Problem description:
Give back, word for word and line by line, all the text read from the pages in the listing below, leaving out the pictures.

::: Material shown :::

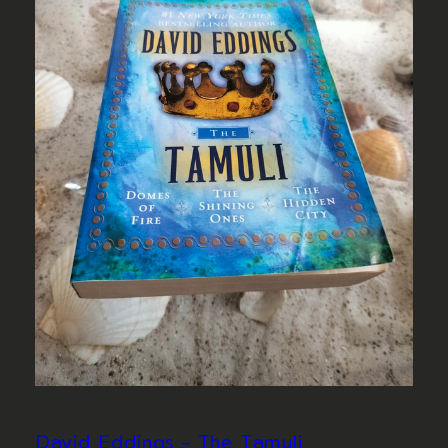
David Eddings – The Tamuli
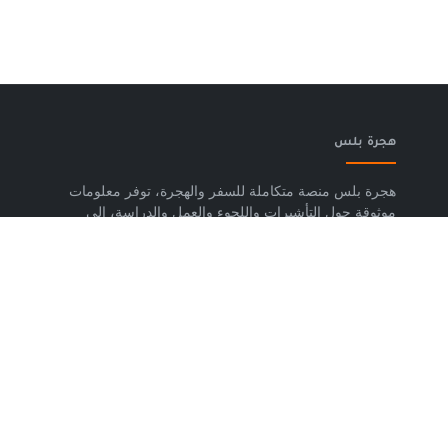
هجرة بلس
هجرة بلس منصة متكاملة للسفر والهجرة، توفر معلومات
موثوقة حول التأشيرات واللجوء والعمل والدراسة، إلى
جانب خدمات حجز تذاكر الطيران وشرائح eSIM وتكسي
المطار والاستشارات المتخصصة، لمساعدتك على التخطيط
لرحلتك واتخاذ خطوات واضحة وآمنة نحو مستقبلك. حمّل
تطبيق هجرة بلس الآن من متجر Google Play، متوفر
لأجهزة Android.
روابط مهمة
من نحن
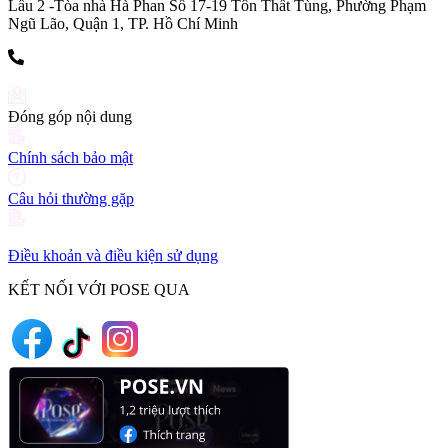
Lầu 2 -Tòa nhà Hà Phan Số 17-19 Tôn Thất Tùng, Phường Phạm
Ngũ Lão, Quận 1, TP. Hồ Chí Minh
(+84) 903 216 926
Đóng góp nội dung
Chính sách bảo mật
Câu hỏi thường gặp
Điều khoản và điều kiện sử dụng
KẾT NỐI VỚI POSE QUA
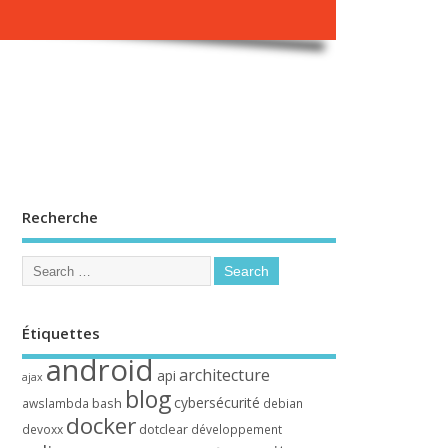
Recherche
Étiquettes
android
architecture
api
ajax
blog
cybersécurité
bash
awslambda
debian
docker
dotclear
devoxx
développement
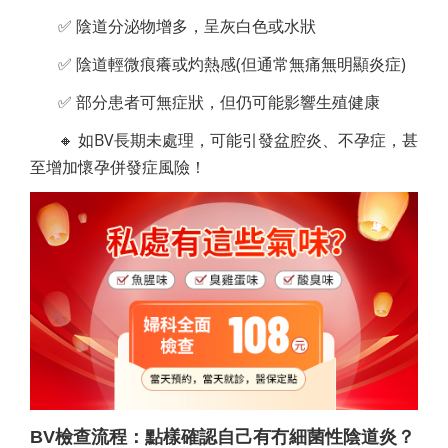
✅ 陰道分泌物增多，呈灰白色或水狀
✅ 陰道輕微痕癢或灼熱感(但通常無痛無明顯炎症)
✅ 部分患者可無症狀，但仍可能影響生殖健康
🔸 如BV長期未處理，可能引發盆腔炎、不孕症，甚
至增加懷孕併發症風險！
BV檢查流程：點樣確認自己有冇細菌性陰道炎？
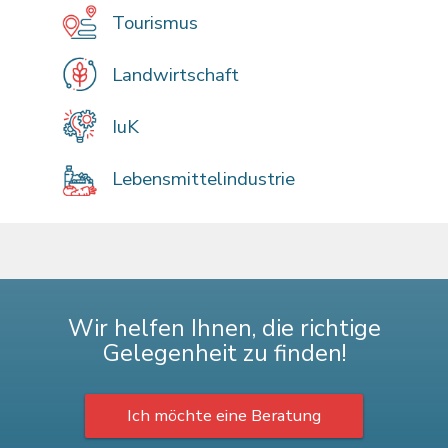
Tourismus
Landwirtschaft
IuK
Lebensmittelindustrie
Wir helfen Ihnen, die richtige
Gelegenheit zu finden!
Ich möchte eine Beratung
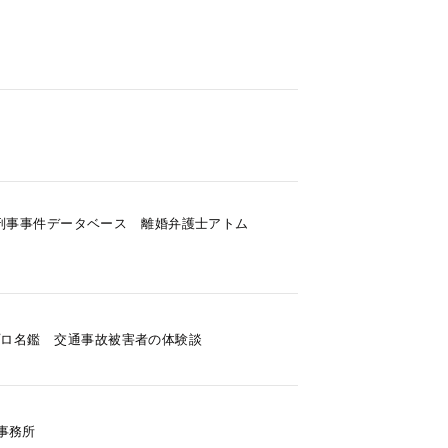
刑事事件データベース
離婚弁護士アトム
プロ名鑑
交通事故被害者の体験談
事務所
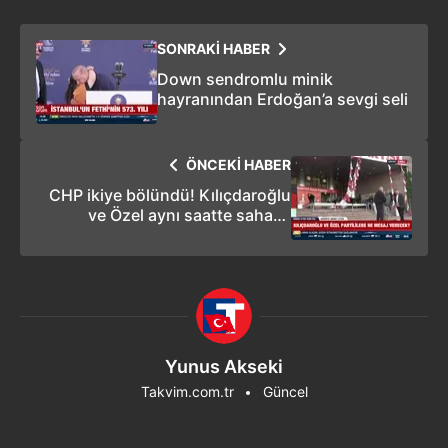
SONRAKİ HABER
Down sendromlu minik
hayranından Erdoğan’a sevgi seli
ÖNCEKİ HABER
CHP ikiye bölündü! Kılıçdaroğlu
ve Özel aynı saatte sahaya
çıkıyor
Yunus Akseki
Takvim.com.tr
Güncel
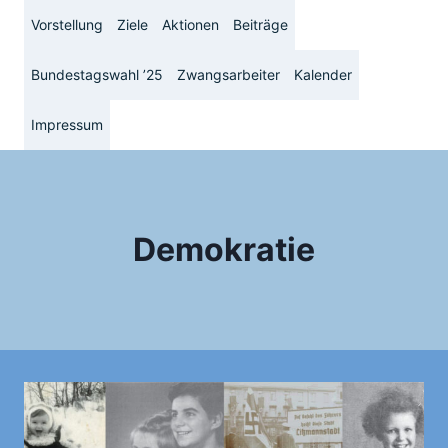
Zum
Vorstellung
Ziele
Aktionen
Beiträge
Inhalt
springen
Bundestagswahl ’25
Zwangsarbeiter
Kalender
Impressum
Demokratie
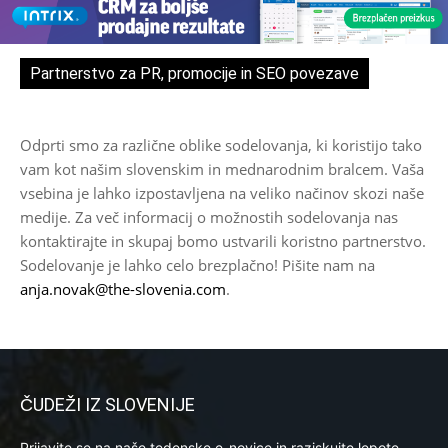
Partnerstvo za PR, promocije in SEO povezave
Odprti smo za različne oblike sodelovanja, ki koristijo tako
vam kot našim slovenskim in mednarodnim bralcem. Vaša
vsebina je lahko izpostavljena na veliko načinov skozi naše
medije. Za več informacij o možnostih sodelovanja nas
kontaktirajte in skupaj bomo ustvarili koristno partnerstvo.
Sodelovanje je lahko celo brezplačno! Pišite nam na
anja.novak@the-slovenia.com
.
ČUDEŽI IZ SLOVENIJE
Prijavite se na naše tedenske e-novice in raziskujte lepote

:::

Response below:
David Eddings – The Tamuli
هجرة بلس
هجرة بلس منصة متكاملة للسفر والهجرة، توفر معلومات
موثوقة حول التأشيرات واللجوء والعمل والدراسة، إلى
جانب خدمات حجز تذاكر الطيران وشرائح eSIM وتكسي
المطار والاستشارات المتخصصة، لمساعدتك على التخطيط
لرحلتك واتخاذ خطوات واضحة وآمنة نحو مستقبلك. حمّل
تطبيق هجرة بلس الآن من متجر Google Play، متوفر
لأجهزة Android.
روابط مهمة
من نحن
Lầu 2 -Tòa nhà Hà Phan Số 17-19 Tôn Thất Tùng, Phường Phạm
Ngũ Lão, Quận 1, TP. Hồ Chí Minh
(+84) 903 216 926
Đóng góp nội dung
Chính sách bảo mật
Câu hỏi thường gặp
Điều khoản và điều kiện sử dụng
KẾT NỐI VỚI POSE QUA
Recherche
Étiquettes
android
architecture
api
ajax
blog
cybersécurité
bash
awslambda
debian
docker
dotclear
devoxx
développement
✅ 陰道分泌物增多，呈灰白色或水狀
✅ 陰道輕微痕癢或灼熱感(但通常無痛無明顯炎症)
✅ 部分患者可無症狀，但仍可能影響生殖健康
🔸 如BV長期未處理，可能引發盆腔炎、不孕症，甚
至增加懷孕併發症風險！
BV檢查流程：點樣確認自己有冇細菌性陰道炎？
Tourismus
Landwirtschaft
IuK
Lebensmittelindustrie
Wir helfen Ihnen, die richtige
Gelegenheit zu finden!
Ich möchte eine Beratung
刑事事件データベース
離婚弁護士アトム
プロ名鑑
交通事故被害者の体験談
事務所
SONRAKİ HABER
Down sendromlu minik
hayranından Erdoğan’a sevgi seli
ÖNCEKİ HABER
CHP ikiye bölündü! Kılıçdaroğlu
ve Özel aynı saatte sahaya
çıkıyor
Yunus Akseki
Takvim.com.tr
Güncel
Zum
Vorstellung
Ziele
Aktionen
Beiträge
Inhalt
springen
Bundestagswahl ’25
Zwangsarbeiter
Kalender
Impressum
Demokratie
Partnerstvo za PR, promocije in SEO povezave
Odprti smo za različne oblike sodelovanja, ki koristijo tako
vam kot našim slovenskim in mednarodnim bralcem. Vaša
vsebina je lahko izpostavljena na veliko načinov skozi naše
medije. Za več informacij o možnostih sodelovanja nas
kontaktirajte in skupaj bomo ustvarili koristno partnerstvo.
Sodelovanje je lahko celo brezplačno! Pišite nam na
anja.novak@the-slovenia.com
.
ČUDEŽI IZ SLOVENIJE
Prijavite se na naše tedenske e-novice in raziskujte lepote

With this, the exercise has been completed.